Based on their work, Stephen Dewhurst, Ph.D., dean's professor of Microbiology and Immunology at the Medical Center, recognized that a second molecular target, an enzyme called mixed lineage kinase 3 (MLK3) may be "of equal or greater importance" than GSK-3b. HIV exposure throws off the ability of MLK3 to regulate enzymes that maintain the balance between cell survival and cell death, shifting it toward death. MLK also regulates p38, an enzyme that encourages inflammation. Thus, MLK inhibitors could conceivably shut down affected immune cells before they trigger inflammation and prevent cell suicide.
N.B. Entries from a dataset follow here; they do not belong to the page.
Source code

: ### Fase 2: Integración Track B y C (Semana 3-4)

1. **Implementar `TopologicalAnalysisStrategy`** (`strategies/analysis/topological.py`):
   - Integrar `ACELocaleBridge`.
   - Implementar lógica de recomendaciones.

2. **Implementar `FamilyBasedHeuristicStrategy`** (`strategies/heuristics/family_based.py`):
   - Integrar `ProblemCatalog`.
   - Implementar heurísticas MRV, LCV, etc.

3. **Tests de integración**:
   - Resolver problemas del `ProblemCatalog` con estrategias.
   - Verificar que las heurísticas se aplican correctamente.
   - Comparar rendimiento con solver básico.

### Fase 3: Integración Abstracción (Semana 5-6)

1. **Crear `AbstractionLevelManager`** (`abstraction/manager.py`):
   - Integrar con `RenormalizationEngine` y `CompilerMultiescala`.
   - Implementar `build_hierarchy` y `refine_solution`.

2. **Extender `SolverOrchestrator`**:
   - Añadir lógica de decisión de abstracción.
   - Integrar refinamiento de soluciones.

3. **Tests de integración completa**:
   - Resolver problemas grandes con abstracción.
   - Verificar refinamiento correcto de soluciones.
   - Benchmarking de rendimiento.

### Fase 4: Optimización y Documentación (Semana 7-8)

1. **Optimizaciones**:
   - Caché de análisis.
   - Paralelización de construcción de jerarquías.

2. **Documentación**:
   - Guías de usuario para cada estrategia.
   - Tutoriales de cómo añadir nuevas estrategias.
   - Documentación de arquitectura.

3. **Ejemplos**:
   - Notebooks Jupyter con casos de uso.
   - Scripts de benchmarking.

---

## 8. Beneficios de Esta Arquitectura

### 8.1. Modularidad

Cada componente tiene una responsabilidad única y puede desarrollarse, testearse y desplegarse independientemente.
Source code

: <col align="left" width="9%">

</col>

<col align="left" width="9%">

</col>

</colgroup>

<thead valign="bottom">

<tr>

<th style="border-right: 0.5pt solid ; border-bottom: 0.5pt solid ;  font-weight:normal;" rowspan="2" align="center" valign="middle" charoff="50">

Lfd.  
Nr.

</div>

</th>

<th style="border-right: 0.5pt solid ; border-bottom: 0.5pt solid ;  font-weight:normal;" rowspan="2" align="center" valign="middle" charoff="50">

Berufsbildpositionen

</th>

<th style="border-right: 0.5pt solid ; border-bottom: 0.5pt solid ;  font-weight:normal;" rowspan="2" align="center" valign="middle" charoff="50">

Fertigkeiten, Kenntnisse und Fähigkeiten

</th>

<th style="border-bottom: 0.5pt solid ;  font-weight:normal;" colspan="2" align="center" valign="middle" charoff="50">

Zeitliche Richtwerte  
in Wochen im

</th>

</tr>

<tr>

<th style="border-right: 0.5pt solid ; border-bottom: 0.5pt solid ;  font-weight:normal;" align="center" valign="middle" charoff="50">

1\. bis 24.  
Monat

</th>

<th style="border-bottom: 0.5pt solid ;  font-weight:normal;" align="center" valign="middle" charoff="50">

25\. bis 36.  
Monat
The new grant is a partnership between the University of Rochester Medical Center and the Center for Neurovirology and Neurodegenerative Disorders (CNND) at the University of Nebraska Medical Center. Researchers in Rochester will confirm that MLK and GSK-3b inhibitors are can indeed reverse nerve damage in cell cultures. CNND researchers will test the compounds in mice with HAD to determine that they work in a living system genetically similar to humans. If these tests are successful, human studies will proceed with an existing MLK3 inhibitor, CEP-1347, developed by Pennsylvania-based biotech Cephalon.
Ira Shoulson, M.D., professor of Neurology at the University of Rochester Medical Center, had served as an auditor of Cephalon's PRECEPT trial, where CEP-1347 was tested as a treatment for Parkinson's disease. He proposed that Cephalon make the drug available for the study of the drug's effect on neuroAIDs. CEP-1347 has already proven capable of reversing the neurotoxic effects of HIV proteins in living cells, according to research published in the July 1, 2006, edition of the Journal of Immunology.
"We really don't know yet whether MLK or GSK-3b inhibitors will be superior to other treatment approaches," Dewhurst said. "We do know that new directions are needed because, despite ten years of trying, no research effort has yielded an approved HAD drug."